После телевизионного репортажа в полицию посыпались звонки, но ни одна из зацепок ни к чему не привела. В лондонском приюте вроде бы видели парня, чем-то похожего на Саймона, но тот в любом случае давно ушел.

В конце сентября все было по-прежнему.

От отчаяния я начала придумывать разные теории, одну нелепее другой, чтобы объяснить пропажу Саймона.

Я просмотрела подшивки газет в библиотеке, чтобы узнать, нет ли на свободе серийного убийцы, которому Саймон мог перейти дорогу. Спросила Роджера, что бывает, когда люди попадают под программу защиты свидетелей. Поговорила с одной милой дамой из МИ-6: хотела узнать, не вел ли Саймон двойную жизнь в качестве шпиона. Вдруг он получил задание на другом конце света? Увы, она ни опровергла моих сомнений, ни подтвердила их. То ли не могла, то ли не хотела.

Днями напролет я читала интервью с людьми, которые утверждали, будто их похитили инопланетяне. Саймон терпеть не мог, когда на медицинском осмотре ему трогают спину, поэтому в редкие минуты самодовольства я представляла его лицо и пришельца, пихающего зонд ему в задницу.

Я даже наведалась к одной подруге матери Полы, у которой якобы были экстрасенсорные способности. Та, нахмурившись, подержала в руках расческу Саймона и его фотографию, закрыла глаза и забормотала:

– Да, дорогая моя, он пребывает в этом мире.

Не успела я с облегчением перевести дух, как она продолжила:

– Чувствую, что он жив и здоров, но где-то далеко. В каких-то песках. Я вижу горы и людей со смешным говором. Он улыбается. И очень счастлив.

Я вылетела от нее, не дослушав и проклиная себя, что трачу деньги на всяких мошенников.

Вернувшись домой, я отправилась прямиком на кухню, упала на стул и, не снимая пальто, допила вино, которое оставалось с утра.

Прошло четыре месяца со дня пропажи, а ровным счетом ничего не изменилось – по-прежнему никто не знал, где мой муж и почему он ушел.


7 октября

Я легла спать раньше обычного. Выключила свет, надеясь, что под парами алкоголя быстро усну. Сон не шел. В животе урчало от голода, но было лень вставать и делать бутерброды.

Я давно перестала задергивать шторы, чтобы во время частых приступов бессонницы глядеть в окно. Луна казалась необычайно яркой, звезды тоже; в их рисунке я пыталась увидеть лицо мужа.

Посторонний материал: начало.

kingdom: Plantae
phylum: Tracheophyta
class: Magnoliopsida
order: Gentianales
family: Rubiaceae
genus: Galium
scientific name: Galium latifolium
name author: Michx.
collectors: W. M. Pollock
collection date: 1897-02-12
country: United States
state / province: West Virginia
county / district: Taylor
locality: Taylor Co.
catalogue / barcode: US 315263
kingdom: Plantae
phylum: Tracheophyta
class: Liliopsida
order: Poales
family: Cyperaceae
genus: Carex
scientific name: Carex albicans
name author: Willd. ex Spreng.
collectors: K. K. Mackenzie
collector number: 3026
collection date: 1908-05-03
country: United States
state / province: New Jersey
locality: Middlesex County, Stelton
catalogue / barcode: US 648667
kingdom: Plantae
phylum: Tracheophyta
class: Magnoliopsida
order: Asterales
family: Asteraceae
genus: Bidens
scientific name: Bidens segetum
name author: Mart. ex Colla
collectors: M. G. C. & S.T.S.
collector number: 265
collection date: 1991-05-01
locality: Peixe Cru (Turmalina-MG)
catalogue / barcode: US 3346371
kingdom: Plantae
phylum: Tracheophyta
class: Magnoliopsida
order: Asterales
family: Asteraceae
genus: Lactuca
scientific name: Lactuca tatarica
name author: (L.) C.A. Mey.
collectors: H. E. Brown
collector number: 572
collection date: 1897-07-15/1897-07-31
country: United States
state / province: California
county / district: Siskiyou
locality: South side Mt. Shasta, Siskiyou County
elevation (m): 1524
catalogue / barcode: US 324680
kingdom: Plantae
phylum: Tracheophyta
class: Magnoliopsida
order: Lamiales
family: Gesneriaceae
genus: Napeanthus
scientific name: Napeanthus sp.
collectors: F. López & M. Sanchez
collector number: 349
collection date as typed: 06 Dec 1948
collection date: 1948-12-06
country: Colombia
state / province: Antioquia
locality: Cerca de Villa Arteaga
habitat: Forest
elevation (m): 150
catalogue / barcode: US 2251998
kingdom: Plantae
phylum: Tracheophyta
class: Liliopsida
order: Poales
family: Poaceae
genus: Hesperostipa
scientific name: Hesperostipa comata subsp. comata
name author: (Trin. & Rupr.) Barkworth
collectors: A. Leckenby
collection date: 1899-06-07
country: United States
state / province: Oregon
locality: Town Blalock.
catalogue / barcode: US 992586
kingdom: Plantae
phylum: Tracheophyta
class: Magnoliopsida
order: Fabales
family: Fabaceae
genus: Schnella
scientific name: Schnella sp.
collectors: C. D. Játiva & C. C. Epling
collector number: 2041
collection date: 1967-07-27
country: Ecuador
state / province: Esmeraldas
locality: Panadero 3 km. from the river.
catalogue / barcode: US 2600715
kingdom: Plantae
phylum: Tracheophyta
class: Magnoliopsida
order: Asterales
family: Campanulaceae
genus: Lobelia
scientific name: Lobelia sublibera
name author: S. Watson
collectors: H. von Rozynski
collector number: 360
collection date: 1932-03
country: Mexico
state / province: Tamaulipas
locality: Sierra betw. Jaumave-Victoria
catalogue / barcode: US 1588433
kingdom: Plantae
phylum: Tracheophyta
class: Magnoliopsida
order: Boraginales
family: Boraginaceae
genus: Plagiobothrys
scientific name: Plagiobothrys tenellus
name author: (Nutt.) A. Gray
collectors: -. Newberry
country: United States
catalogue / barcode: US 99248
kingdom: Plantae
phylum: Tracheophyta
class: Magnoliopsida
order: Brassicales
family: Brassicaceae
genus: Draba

Неважно, держишь ли ты за руку любимого человека, слыша его последний вздох, или полиция стучит тебе в дверь, чтобы сообщить о несчастном случае… Каким бы путем ни пришла в твой дом смерть, ее удар будет сокрушительным.

Кто-то возводит стены, чтобы спрятаться от окружающих. Другие замыкаются в себе, а третьи всю жизнь проводят в глубоком трауре. Некоторые везунчики умудряются пережить боль.